=== What is being asked ===
Every entry below must be retyped exactly, and the pictures must be left out.

=== Exercise materials ===
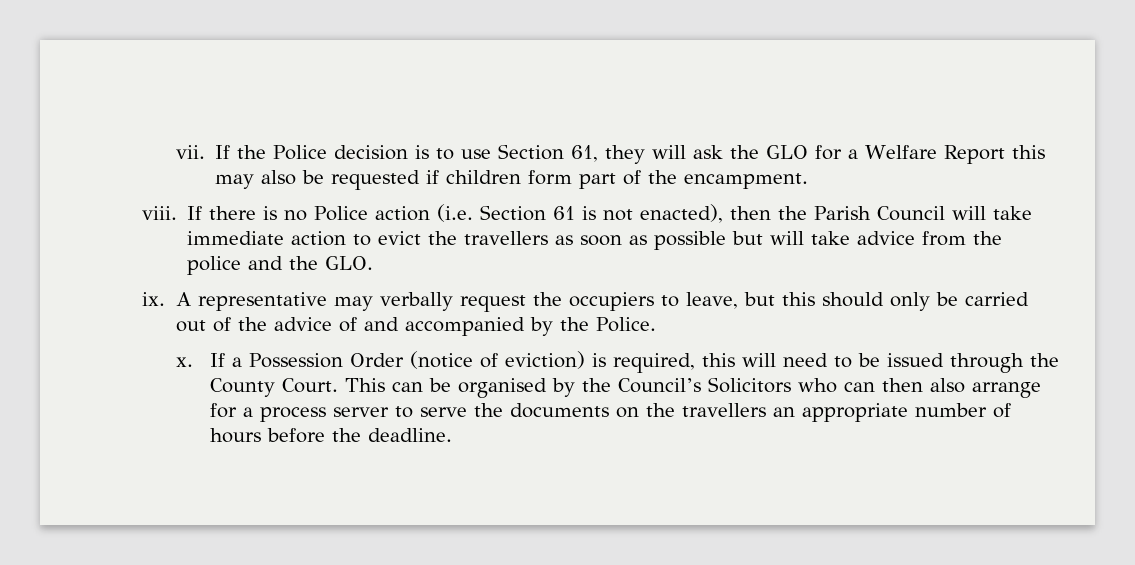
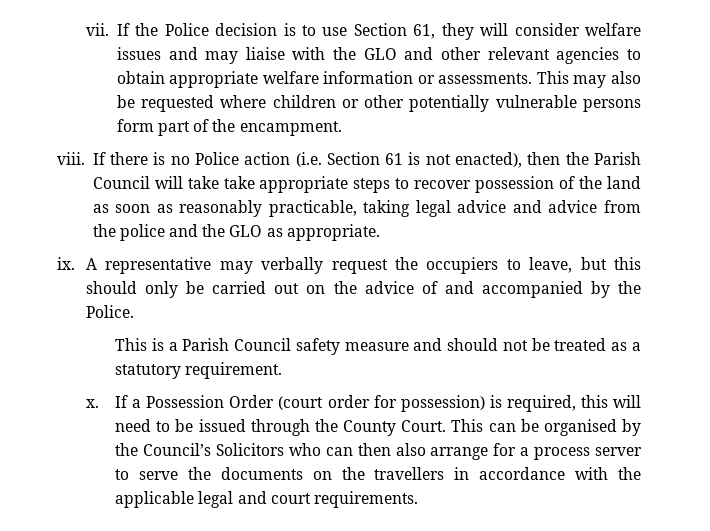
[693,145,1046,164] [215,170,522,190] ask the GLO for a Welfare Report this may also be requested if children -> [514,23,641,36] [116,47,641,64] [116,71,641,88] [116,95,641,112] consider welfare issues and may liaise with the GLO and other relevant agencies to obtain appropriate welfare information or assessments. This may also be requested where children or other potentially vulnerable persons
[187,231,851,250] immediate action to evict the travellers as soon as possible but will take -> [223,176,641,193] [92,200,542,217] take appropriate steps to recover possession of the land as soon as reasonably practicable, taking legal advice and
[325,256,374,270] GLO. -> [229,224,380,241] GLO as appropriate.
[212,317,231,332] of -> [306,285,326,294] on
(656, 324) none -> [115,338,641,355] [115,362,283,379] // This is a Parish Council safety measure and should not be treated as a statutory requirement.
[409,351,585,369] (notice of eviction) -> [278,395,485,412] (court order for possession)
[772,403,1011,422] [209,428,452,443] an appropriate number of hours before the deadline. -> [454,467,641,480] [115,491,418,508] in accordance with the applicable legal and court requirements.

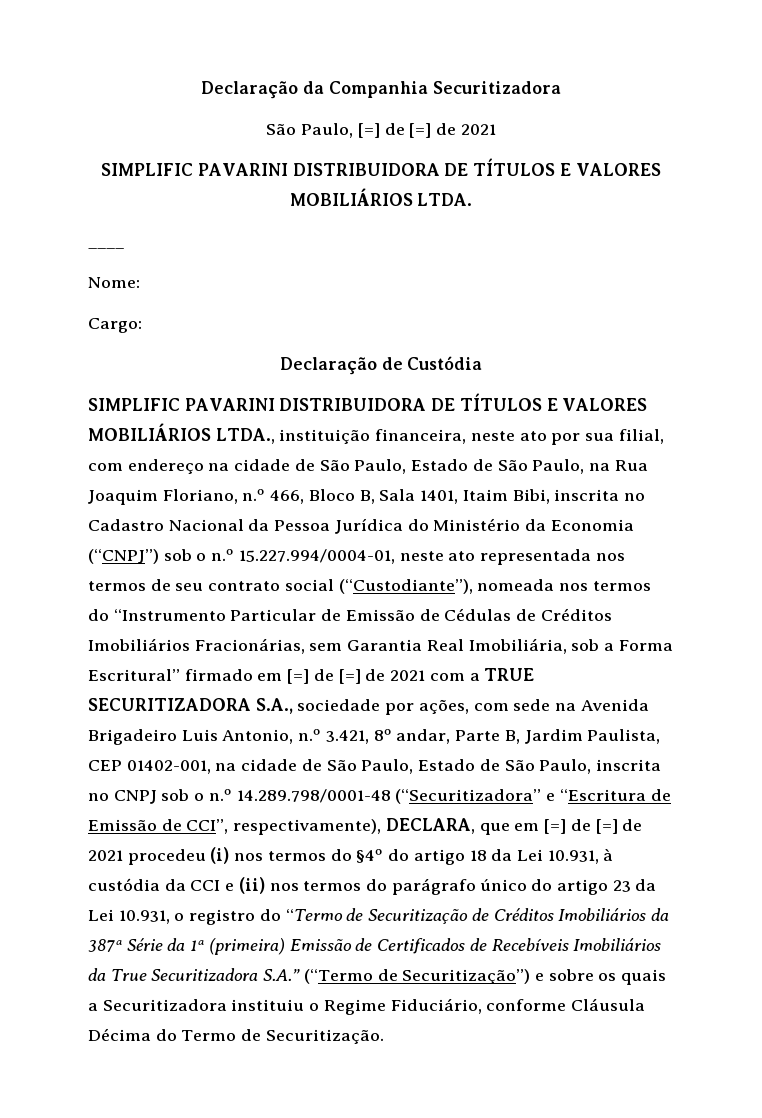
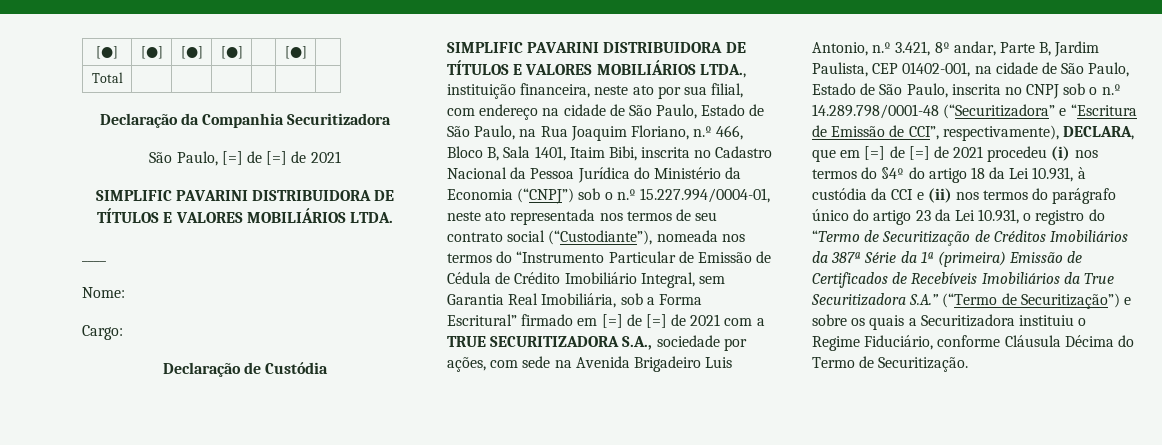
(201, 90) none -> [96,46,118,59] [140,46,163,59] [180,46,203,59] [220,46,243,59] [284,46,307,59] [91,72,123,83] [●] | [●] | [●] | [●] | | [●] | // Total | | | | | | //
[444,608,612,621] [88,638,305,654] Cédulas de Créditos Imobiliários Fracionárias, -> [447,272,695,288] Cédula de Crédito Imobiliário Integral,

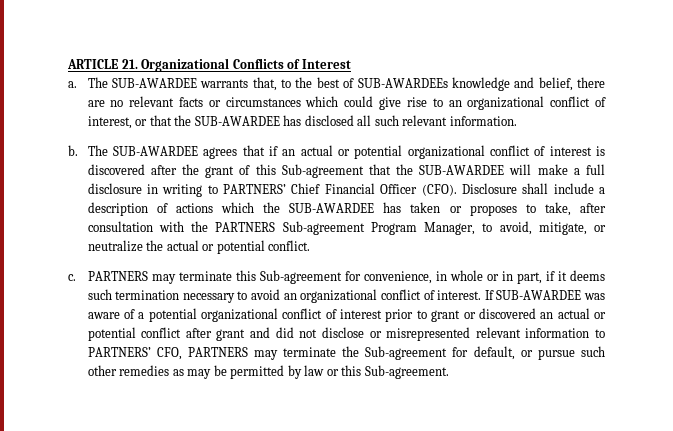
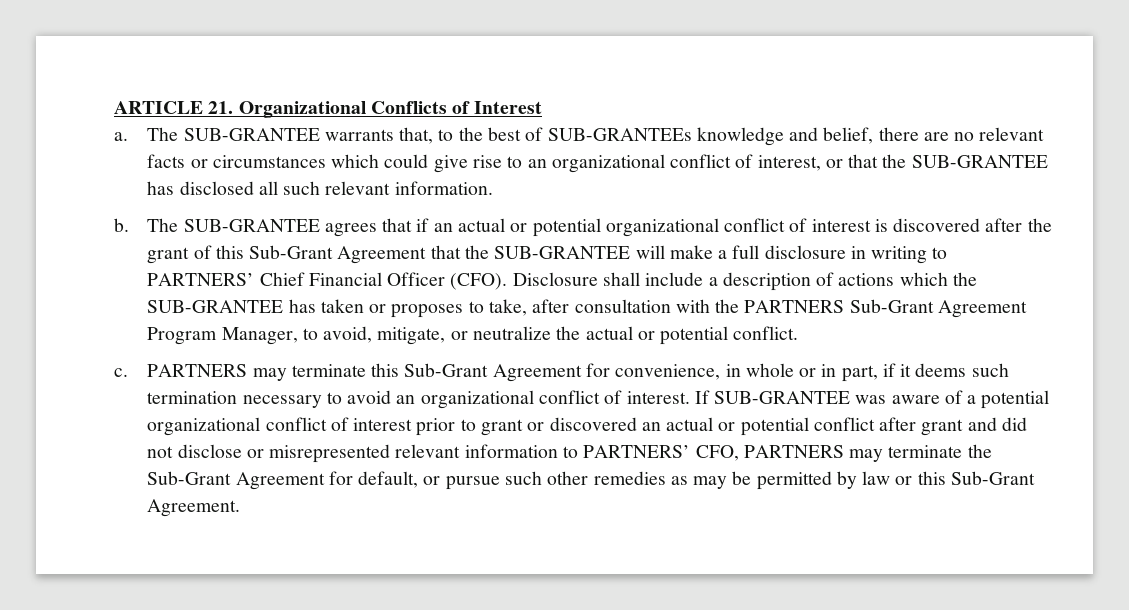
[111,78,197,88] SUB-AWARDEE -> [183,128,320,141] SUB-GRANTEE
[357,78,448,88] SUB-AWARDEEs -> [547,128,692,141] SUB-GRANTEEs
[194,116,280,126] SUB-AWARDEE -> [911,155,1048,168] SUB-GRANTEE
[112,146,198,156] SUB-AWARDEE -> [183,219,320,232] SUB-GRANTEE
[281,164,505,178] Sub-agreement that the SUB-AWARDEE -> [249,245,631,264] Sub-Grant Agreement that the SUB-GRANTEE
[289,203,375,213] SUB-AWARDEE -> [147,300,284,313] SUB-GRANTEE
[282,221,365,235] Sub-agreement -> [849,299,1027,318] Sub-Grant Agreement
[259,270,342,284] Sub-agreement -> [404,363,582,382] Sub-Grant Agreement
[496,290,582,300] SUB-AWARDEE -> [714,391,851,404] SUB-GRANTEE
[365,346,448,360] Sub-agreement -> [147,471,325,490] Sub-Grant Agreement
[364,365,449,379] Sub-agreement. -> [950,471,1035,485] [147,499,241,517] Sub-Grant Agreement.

=== Answer to this task ===
[693,145,1046,164] [215,170,522,190] ask the GLO for a Welfare Report this may also be requested if children -> [514,23,641,36] [116,47,641,64] [116,71,641,88] [116,95,641,112] consider welfare issues and may liaise with the GLO and other relevant agencies to obtain appropriate welfare information or assessments. This may also be requested where children or other potentially vulnerable persons
[187,231,851,250] immediate action to evict the travellers as soon as possible but will take -> [223,176,641,193] [92,200,542,217] take appropriate steps to recover possession of the land as soon as reasonably practicable, taking legal advice and
[325,256,374,270] GLO. -> [229,224,380,241] GLO as appropriate.
[212,317,231,332] of -> [306,285,326,294] on
(656, 324) none -> [115,338,641,355] [115,362,283,379] // This is a Parish Council safety measure and should not be treated as a statutory requirement.
[409,351,585,369] (notice of eviction) -> [278,395,485,412] (court order for possession)
[772,403,1011,422] [209,428,452,443] an appropriate number of hours before the deadline. -> [454,467,641,480] [115,491,418,508] in accordance with the applicable legal and court requirements.

(201, 90) none -> [96,46,118,59] [140,46,163,59] [180,46,203,59] [220,46,243,59] [284,46,307,59] [91,72,123,83] [●] | [●] | [●] | [●] | | [●] | // Total | | | | | | //
[444,608,612,621] [88,638,305,654] Cédulas de Créditos Imobiliários Fracionárias, -> [447,272,695,288] Cédula de Crédito Imobiliário Integral,

[111,78,197,88] SUB-AWARDEE -> [183,128,320,141] SUB-GRANTEE
[357,78,448,88] SUB-AWARDEEs -> [547,128,692,141] SUB-GRANTEEs
[194,116,280,126] SUB-AWARDEE -> [911,155,1048,168] SUB-GRANTEE
[112,146,198,156] SUB-AWARDEE -> [183,219,320,232] SUB-GRANTEE
[281,164,505,178] Sub-agreement that the SUB-AWARDEE -> [249,245,631,264] Sub-Grant Agreement that the SUB-GRANTEE
[289,203,375,213] SUB-AWARDEE -> [147,300,284,313] SUB-GRANTEE
[282,221,365,235] Sub-agreement -> [849,299,1027,318] Sub-Grant Agreement
[259,270,342,284] Sub-agreement -> [404,363,582,382] Sub-Grant Agreement
[496,290,582,300] SUB-AWARDEE -> [714,391,851,404] SUB-GRANTEE
[365,346,448,360] Sub-agreement -> [147,471,325,490] Sub-Grant Agreement
[364,365,449,379] Sub-agreement. -> [950,471,1035,485] [147,499,241,517] Sub-Grant Agreement.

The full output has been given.